Exercise description
Go through the material below and copy all lines with "Fast".

Entries supplied
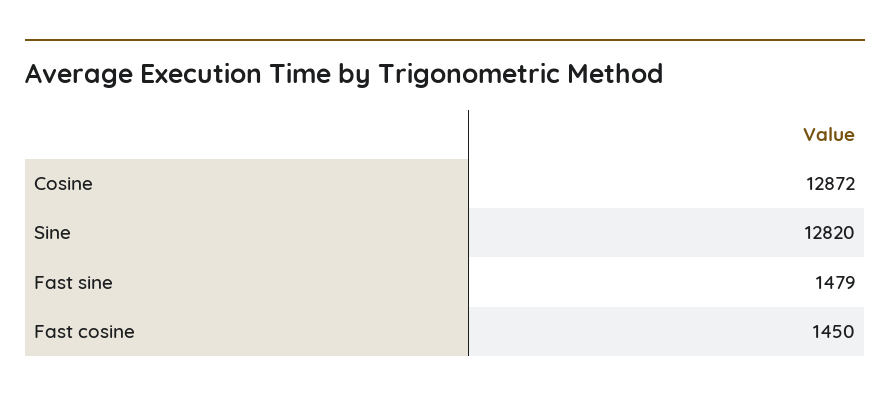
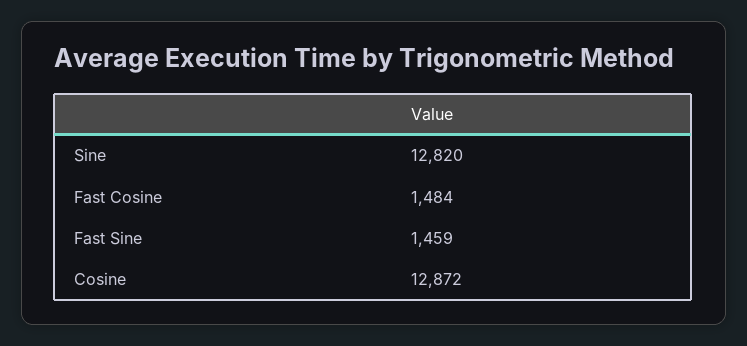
  {
    "Cosine": 12872,
    "Sine": 12820,
-   "Fast sine": 1479,
+   "Fast sine": 1459,
-   "Fast cosine": 1450
+   "Fast cosine": 1484
  }

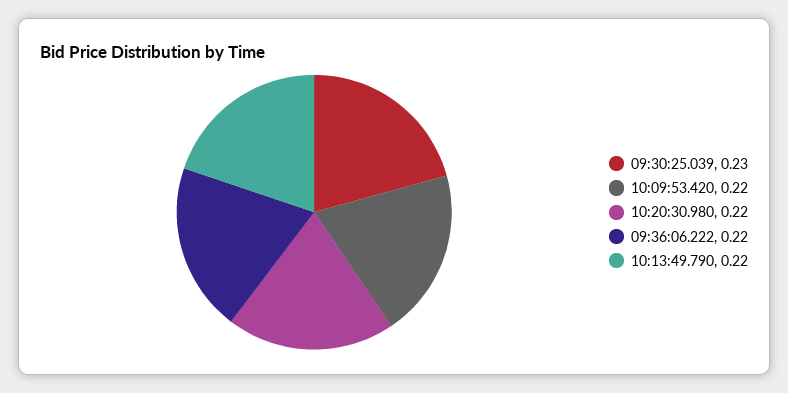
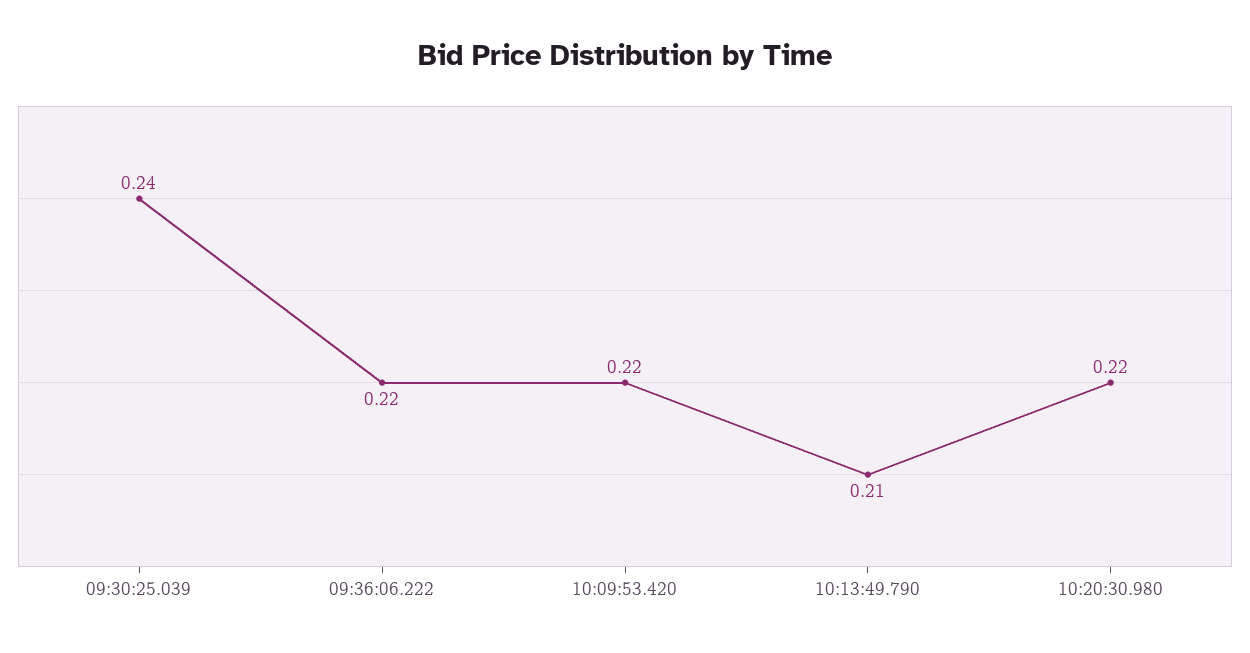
  {
-   "09:30:25.039": 0.23,
+   "09:30:25.039": 0.24,
    "10:09:53.420": 0.22,
    "10:20:30.980": 0.22,
    "09:36:06.222": 0.22,
-   "10:13:49.790": 0.22
+   "10:13:49.790": 0.21
  }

Answer space
-   "Fast sine": 1479,
+   "Fast sine": 1459,
-   "Fast cosine": 1450
+   "Fast cosine": 1484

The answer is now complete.